+++ Supplied records +++
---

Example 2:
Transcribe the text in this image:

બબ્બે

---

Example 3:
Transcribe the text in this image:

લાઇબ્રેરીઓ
+++
# Given request
Print the records above again, line for line, with nothing changed.

# Reply
---

Example 2:
Transcribe the text in this image:

બબ્બે

---

Example 3:
Transcribe the text in this image:

લાઇબ્રેરીઓ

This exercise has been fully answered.